=== ИСХОДНЫЙ ОТРЫВОК ===
Однако в первую очередь Мишле был историком, и именно благодаря его многотомным историческим трудам Винсент осмелился окунуться в глубокие и опасные воды океана веры. Мишле писал об исторических событиях так же, как писал свои романы его друг Виктор Гюго, – виртуозно соединяя увлекательное повествование, возвышенную риторику и грандиозный замысел. В сочинениях Мишле Винсент впервые столкнулся с миром, свободным от власти христианства, с миром, в котором историю вершили люди, а не Бог. Это был мир, в котором только сам человек был волен вершить свою судьбу. Мишле, с его рассуждениями о том, что Французская революция куда важнее для истории человечества, чем жизнь Христа, что именно она стала триумфом свободы над предопределенностью, победой жизни над смертью, оказался идеальным рупором этой тревожной и безбожной эпохи.
=== СОХРАНЁННЫЕ ЗАПИСИ ===
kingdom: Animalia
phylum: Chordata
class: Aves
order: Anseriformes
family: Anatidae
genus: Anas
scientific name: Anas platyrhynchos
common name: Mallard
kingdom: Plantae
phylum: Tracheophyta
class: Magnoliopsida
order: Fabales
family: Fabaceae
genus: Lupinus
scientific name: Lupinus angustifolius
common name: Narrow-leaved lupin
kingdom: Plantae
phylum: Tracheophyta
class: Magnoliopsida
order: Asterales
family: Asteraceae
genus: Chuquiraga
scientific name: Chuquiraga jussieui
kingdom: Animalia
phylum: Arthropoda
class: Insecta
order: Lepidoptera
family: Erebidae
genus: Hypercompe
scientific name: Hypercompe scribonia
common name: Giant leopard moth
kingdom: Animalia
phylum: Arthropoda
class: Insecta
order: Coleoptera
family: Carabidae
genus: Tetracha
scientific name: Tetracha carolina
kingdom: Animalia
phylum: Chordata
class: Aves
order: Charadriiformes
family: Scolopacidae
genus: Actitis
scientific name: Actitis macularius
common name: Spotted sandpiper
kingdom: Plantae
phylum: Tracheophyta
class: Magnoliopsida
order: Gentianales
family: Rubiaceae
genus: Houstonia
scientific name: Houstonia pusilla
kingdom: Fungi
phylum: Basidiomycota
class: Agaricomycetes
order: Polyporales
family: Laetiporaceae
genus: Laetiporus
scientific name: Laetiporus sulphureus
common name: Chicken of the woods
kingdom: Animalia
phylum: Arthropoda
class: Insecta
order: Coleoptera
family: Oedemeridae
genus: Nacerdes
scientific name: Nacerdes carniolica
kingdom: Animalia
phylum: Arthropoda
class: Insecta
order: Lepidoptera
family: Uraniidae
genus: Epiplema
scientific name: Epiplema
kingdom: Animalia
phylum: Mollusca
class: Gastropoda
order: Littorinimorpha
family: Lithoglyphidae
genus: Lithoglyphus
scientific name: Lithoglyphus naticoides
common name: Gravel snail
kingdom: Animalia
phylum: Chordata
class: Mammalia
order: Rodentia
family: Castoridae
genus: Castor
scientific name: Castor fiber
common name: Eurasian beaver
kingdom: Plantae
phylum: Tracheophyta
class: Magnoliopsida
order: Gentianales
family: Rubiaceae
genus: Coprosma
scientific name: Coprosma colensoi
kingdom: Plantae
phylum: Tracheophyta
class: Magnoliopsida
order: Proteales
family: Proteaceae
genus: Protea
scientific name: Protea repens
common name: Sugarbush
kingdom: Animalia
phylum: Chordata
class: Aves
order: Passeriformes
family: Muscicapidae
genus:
===
ЗАДАНИЕ: Подхватите отрывок о Мишле и Винсенте и продолжите его сразу после последнего предложения.

ОТВЕТ НА ЗАДАНИЕ:
Винсент погрузился в изучение событий 1789 г. с поистине религиозным рвением. Помимо исторических трудов, он читал романы, посвященные событиям тех дней. Яркое повествование Мишле, мелодраматическая проза «Повести о двух городах» Диккенса задевали Винсента за живое. Всю оставшуюся жизнь он тосковал об этом потерянном рае свободы и братства, упрямо продолжая верить в то, что однажды он возродится.
После первой поездки в Париж в конце 1874 г. его персональную галерею славы Французской революции пополнила живопись. «„Жирондисты“, „Последние жертвы террора“ и „Мария-Антуанетта“ Делароша, а еще Анкер и многие, многие другие – что за прекрасное целое они образуют!» Одна картина произвела на него особенно сильное впечатление. Это был «неописуемо прекрасный и незабываемый» портрет юного революционера, которому Винсент приписывал лицо Христа, отмеченное печатью трагической эпохи. По возвращении из Парижа в Лондон в 1875 г. он повесил репродукцию картины в своей комнате на Кеннингтон-роуд. Многие годы он снова и снова обращался к ней как к символу надежды и искупления, как к молитвенному образу. «В ней есть нечто, что говорит нам о Воскрешении и Жизни», – писал он.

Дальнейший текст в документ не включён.